Une grande rétrospective (« Cosmos Rudolf Steiner ») a été présentée à l’automne 2010 au Kunstmuseum de Wolfsburg, puis au printemps 2011 au Kunstmuseum de Stuttgart. On pourra encore la voir de septembre 2011 à mars 2012 au Vitra Design Museum près de Bâle.
À cette occasion, le monde artistique, en même temps que le grand public, ont découvert avec surprise l’importance des impulsions novatrices de Steiner pour notre époque. Au cours des dernières décennies, diverses expositions avaient déjà été organisées ici et là (notamment par Harald Szeemann) avec quelques-uns des dessins si frappants que Steiner a fait lors des milliers de conférences et de cours qu’il donna à travers l’Europe ; mais c’est la première fois qu’une exposition de cette envergure est organisée pour mettre en valeur le « généraliste » Steiner.
Ses idées vont à l’encontre de beaucoup d’intérêts dominants.
S’il a été très admiré par certains, il a aussi été beaucoup attaqué. Aujourd’hui encore, son nom n’est connu que d’un petit nombre. Lui qui voulait d’abord être compris et incitait ses auditeurs et ses collaborateurs à penser par eux-mêmes et à se libérer de tout système idéologique aura été dévotement cité, ou violemment discrédité, ce qui veut dire, dans les deux cas, dédaigné.
Pourquoi Rudolf Steiner, malgré l’ampleur et l’intérêt fondamental de ses travaux, reste-t-il aussi méconnu, 150 ans après sa naissance ?

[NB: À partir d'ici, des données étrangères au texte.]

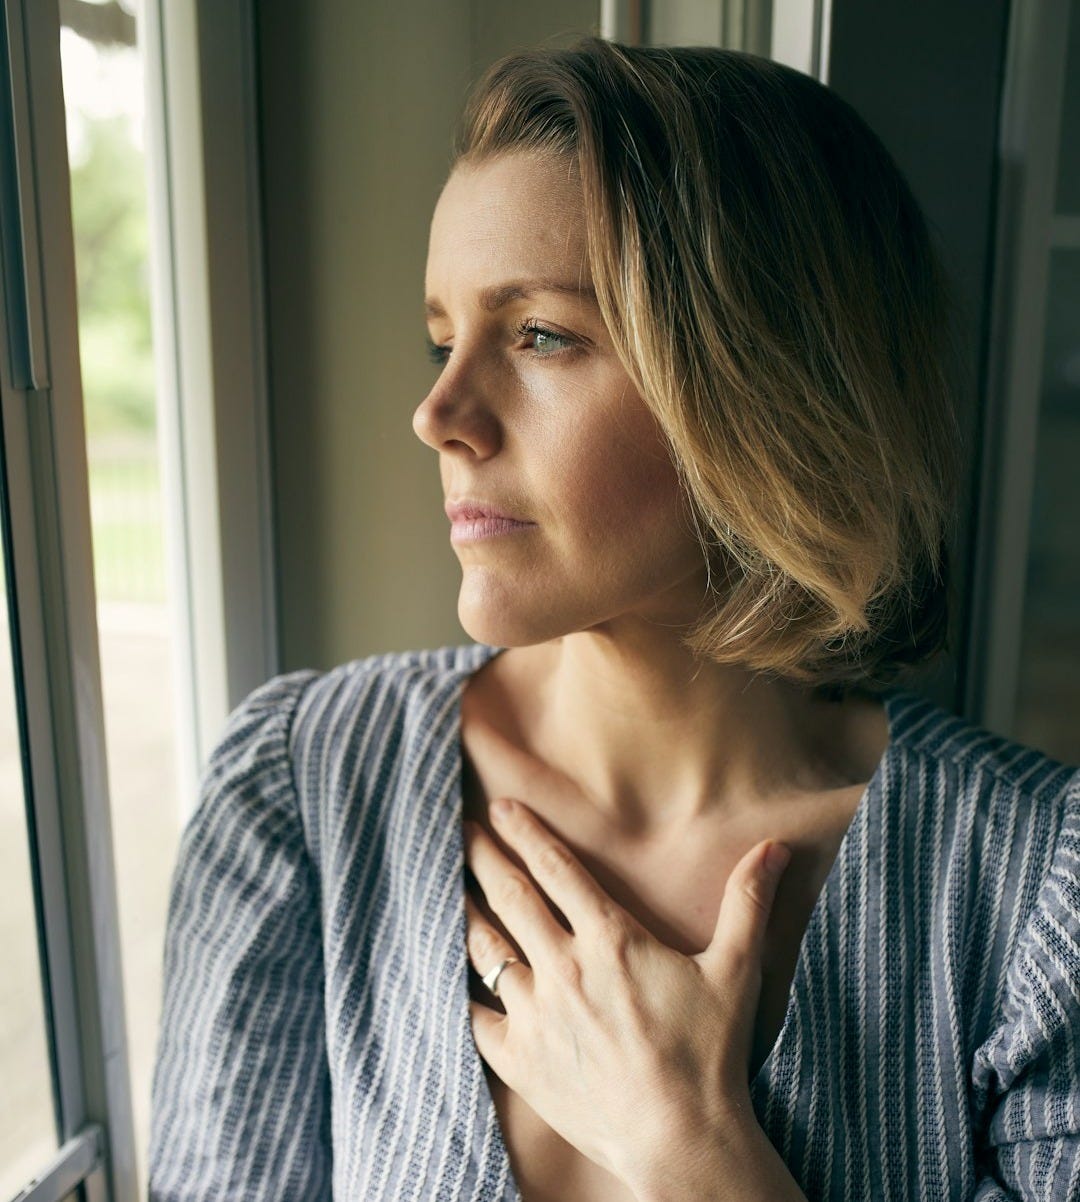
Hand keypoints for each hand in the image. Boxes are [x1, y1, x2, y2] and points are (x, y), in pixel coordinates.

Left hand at [463, 795, 792, 1196]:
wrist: (680, 1139)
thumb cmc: (709, 1054)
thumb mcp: (736, 970)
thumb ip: (748, 902)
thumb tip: (775, 846)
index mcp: (610, 938)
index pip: (557, 868)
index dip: (527, 832)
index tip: (502, 806)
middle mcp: (564, 967)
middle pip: (511, 896)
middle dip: (485, 856)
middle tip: (463, 830)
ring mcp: (537, 1014)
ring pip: (488, 949)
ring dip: (467, 912)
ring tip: (450, 887)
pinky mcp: (520, 1059)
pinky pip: (477, 1016)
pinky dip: (464, 990)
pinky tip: (452, 975)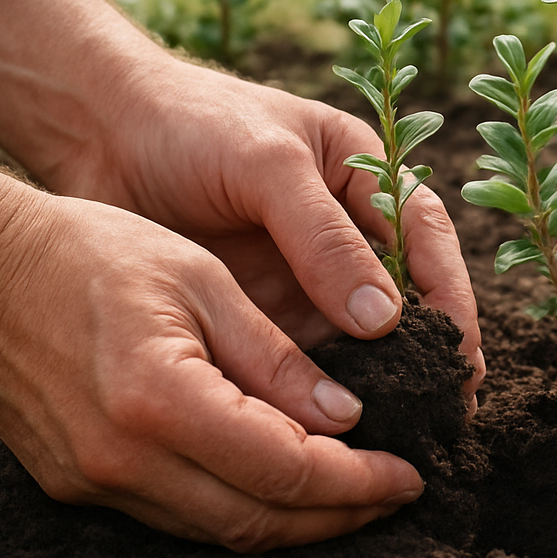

C’est peut-être simplement parce qu’il était tout sauf un spécialiste.
Or à notre époque tout personnage important ne peut être qu’un spécialiste.
Lorsque Kandisky commença à écrire des poèmes et des œuvres dramatiques, il savait qu’il se discréditerait en tant que peintre ! Le Corbusier fut un grand architecte, Einstein un grand physicien, Gandhi un grand politique. Mais un homme qui travailla dans tellement de directions peut-il être autre chose qu’un dilettante ?
Or c’est justement sa mobilité, sa transdisciplinarité, l’universalité de sa pensée qui font le génie de Steiner. Il a su s’entourer de savants, de pédagogues, de médecins, d’agriculteurs, d’artistes, de théologiens, d’économistes, qu’il a aidés à sortir du matérialisme étroit et à saisir le spirituel de façon lucide et féconde.
Beaucoup trouvent ses livres trop difficiles, voire carrément illisibles. C’est que ceux-ci font appel à de toutes nouvelles pensées. Mais une pensée qui paraît « facile » est une pensée que l’on connaît déjà, que l’on a pensé des milliers de fois.
Or Steiner crée de nouvelles pensées, qu’il faut commencer par créer soi-même, par un effort personnel.
L’œuvre de Steiner prouve que les solutions pour avancer vers un avenir où l’homme et la nature se réconcilient existent.
Elles impliquent d’élargir notre compréhension du monde matériel jusqu’à saisir aussi, par la pensée scientifique, la dimension spirituelle du monde.